June 7, 2004 — June 11, 2004

Coordinator:

  • Marji Lines (Universita' di Udine, Udine, Italy)

Many problems in theoretical economics are mathematically formalized as nonlinear dynamical systems of difference and differential equations. Important examples of this class of problems to be covered in the school are overlapping generations models, disequilibrium models of business cycles of Keynesian inspiration, evolutionary models of market dynamics, models from oligopoly theory with nonlinear reaction functions, economic systems of many dimensions.

The study of such nonlinear dynamical systems is heavily based on numerical and graphical methods which support, complement and, at times, substitute “pure” mathematical investigation. The application of these methods has been greatly enhanced in recent years by the universal availability of powerful yet inexpensive computers. The school is organized on the assumption that, in order to maximize their fruitfulness for economics, the new computational methods of nonlinear dynamics must become part of the standard tool-box of economic theorists. This will permit economists to pursue a greater degree of independence from mathematicians and physical scientists, thus being able to adapt the methods to their models rather than vice versa. If will allow economists to distinguish between what is mere mathematical exercise what is significant to economics.

Each lecturer will deliver a set of lectures in which the economic models are presented and analyzed making use of theoretical tools and methodologies to be used in a computer lab session in which students will be guided through a set of associated exercises.

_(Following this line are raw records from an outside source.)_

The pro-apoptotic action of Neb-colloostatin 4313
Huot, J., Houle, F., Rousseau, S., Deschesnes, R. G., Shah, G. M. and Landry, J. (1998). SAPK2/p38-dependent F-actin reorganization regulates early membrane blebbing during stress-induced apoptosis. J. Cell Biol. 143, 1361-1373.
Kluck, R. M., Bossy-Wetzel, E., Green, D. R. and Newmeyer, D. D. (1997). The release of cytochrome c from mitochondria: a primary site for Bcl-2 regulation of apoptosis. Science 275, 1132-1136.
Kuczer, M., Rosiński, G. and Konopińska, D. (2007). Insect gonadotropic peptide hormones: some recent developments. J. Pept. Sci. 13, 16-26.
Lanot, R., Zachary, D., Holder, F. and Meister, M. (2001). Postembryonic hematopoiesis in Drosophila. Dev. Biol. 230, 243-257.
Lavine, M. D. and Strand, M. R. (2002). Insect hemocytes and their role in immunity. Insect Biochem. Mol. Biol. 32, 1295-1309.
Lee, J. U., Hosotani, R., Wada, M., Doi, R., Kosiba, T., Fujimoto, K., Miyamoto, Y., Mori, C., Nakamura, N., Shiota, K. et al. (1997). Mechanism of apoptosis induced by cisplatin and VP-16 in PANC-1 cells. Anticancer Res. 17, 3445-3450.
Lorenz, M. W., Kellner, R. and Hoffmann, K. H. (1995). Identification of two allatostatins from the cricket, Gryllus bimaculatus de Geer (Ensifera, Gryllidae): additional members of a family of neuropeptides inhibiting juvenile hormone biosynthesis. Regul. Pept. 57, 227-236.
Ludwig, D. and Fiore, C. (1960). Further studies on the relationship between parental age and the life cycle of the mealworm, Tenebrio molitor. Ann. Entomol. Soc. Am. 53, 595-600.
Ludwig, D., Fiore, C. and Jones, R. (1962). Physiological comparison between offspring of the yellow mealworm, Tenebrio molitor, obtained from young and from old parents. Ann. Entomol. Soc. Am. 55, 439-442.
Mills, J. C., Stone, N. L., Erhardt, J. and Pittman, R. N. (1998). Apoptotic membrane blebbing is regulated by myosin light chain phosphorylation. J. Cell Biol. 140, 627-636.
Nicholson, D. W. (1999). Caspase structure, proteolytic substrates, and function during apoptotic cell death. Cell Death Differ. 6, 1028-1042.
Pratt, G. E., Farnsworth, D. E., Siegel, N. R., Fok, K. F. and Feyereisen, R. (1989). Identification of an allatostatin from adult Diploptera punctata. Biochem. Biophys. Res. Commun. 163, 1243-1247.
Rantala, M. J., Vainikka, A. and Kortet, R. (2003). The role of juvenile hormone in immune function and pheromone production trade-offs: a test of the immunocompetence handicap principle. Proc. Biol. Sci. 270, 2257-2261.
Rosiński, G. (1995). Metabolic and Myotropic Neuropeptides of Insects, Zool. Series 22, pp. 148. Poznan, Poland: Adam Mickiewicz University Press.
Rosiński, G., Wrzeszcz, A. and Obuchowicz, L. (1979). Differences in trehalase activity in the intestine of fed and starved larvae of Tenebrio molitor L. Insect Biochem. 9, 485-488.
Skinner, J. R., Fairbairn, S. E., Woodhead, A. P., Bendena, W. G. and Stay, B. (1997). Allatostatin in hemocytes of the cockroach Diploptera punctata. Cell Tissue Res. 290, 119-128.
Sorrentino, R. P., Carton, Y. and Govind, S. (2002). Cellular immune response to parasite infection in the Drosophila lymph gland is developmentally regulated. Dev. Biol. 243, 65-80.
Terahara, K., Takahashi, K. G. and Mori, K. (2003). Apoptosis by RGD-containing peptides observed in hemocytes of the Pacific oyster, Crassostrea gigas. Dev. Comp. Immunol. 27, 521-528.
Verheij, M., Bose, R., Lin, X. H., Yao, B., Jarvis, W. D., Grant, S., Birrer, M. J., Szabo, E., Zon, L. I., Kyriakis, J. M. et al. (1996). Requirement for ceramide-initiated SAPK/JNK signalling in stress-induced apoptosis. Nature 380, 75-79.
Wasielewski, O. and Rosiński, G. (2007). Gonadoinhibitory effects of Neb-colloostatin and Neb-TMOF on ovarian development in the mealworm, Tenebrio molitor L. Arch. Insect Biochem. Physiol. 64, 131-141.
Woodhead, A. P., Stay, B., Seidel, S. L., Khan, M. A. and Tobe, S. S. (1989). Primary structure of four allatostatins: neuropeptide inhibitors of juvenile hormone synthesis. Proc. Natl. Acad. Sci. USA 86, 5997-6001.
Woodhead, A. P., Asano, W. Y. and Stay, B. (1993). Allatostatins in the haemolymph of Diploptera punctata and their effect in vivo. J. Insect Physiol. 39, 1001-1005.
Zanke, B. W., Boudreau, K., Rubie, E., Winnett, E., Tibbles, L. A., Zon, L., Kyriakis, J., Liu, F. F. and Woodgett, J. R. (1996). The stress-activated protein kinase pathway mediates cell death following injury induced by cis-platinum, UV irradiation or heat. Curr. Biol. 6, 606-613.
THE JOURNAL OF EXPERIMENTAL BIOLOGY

The course is addressed to PhD students and possibly master’s program students, as well as to those postdoctoral and other researchers in economics and related social sciences interested in broadening their knowledge and practical abilities in the application of the techniques of the analysis of nonlinear dynamical systems theory. A good mathematical background is needed from the students as well as their willingness to actively participate in the computer lab sessions. Relevant lecture material and computer exercises (and when possible software or instructions on how to obtain it) will be made available through the CISM website.